Realtime aggregation of click data


#1

We’re planning to use Aerospike for storing our clickstream data. As we operate similar fashion to ad tech companies, we must scale our data quite fast with low latency.

Suppose, think our clickstream set has the following bins

user id, country, platform, campaign, cost, timestamp

And we’re inserting 1000 records/sec. (billions/month)

What we should be aware to make queries like these in realtime and on a large scale:

count clicks where country = US

count clicks, sum cost where platform = mobile and campaign = 1209

sum cost where timestamp > last month

Also, any advice on database design for ad tech, big or small are welcome


#2

This is a complex problem. You either have the effort with every insert/update/delete operation or with every query. First approach can be achieved with inverted indexes. Most big companies use asynchronous logic to maintain these indexes because write amplification can be quite high if you have many bins/dimensions that get indexed and most importantly, it’s easier to design in a failsafe way than synchronous indexing. This can be implemented with your own logic with AS. Dynamic GROUP BYs or SORT BYs on dynamic columns on a large scale remain a hard to solve challenge.

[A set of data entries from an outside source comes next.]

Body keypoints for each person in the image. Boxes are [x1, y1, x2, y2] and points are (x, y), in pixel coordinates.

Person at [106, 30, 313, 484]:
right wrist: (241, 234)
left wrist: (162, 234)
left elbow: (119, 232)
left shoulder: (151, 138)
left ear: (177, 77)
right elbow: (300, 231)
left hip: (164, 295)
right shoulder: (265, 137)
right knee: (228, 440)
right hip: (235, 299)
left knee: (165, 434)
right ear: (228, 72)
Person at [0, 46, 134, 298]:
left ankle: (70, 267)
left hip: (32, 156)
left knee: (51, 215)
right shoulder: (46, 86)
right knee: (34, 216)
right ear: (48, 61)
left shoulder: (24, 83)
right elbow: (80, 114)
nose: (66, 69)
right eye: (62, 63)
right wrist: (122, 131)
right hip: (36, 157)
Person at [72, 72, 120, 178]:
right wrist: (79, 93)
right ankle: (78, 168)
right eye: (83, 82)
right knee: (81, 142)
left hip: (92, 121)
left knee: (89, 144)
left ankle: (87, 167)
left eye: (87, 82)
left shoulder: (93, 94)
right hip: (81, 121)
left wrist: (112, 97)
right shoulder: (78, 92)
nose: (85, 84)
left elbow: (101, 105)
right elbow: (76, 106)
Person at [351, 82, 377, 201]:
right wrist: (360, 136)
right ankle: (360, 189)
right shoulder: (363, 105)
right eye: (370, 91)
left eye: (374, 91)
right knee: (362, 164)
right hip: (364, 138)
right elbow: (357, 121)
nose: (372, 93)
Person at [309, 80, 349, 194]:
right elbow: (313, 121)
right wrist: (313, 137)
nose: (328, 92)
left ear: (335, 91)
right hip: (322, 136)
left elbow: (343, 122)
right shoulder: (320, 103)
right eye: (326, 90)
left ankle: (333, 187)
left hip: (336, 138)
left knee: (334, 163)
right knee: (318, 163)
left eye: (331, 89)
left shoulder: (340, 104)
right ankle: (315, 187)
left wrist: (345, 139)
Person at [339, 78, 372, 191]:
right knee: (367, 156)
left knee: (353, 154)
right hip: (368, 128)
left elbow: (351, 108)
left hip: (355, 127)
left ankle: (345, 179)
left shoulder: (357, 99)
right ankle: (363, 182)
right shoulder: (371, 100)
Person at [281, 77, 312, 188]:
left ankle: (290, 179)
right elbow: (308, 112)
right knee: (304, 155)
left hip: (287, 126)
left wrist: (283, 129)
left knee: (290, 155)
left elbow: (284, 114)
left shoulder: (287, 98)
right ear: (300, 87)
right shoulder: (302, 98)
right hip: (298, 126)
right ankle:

The second approach is supported with out-of-the-box features in AS with the secondary index and query-features. You basically select records to check with 1 dimensional filtering (use most selective!) and AS will apply a UDF against every record that can check for dimension 2 till n. This, however, is not hard real time. It can take dozens of seconds or even longer to finish (O(N) where N is amount of matching in dim1). Performance can be scaled with amount of nodes, as all nodes do this work in parallel.

Cheers, Manuel


#3

This is what druid from metamartket does best.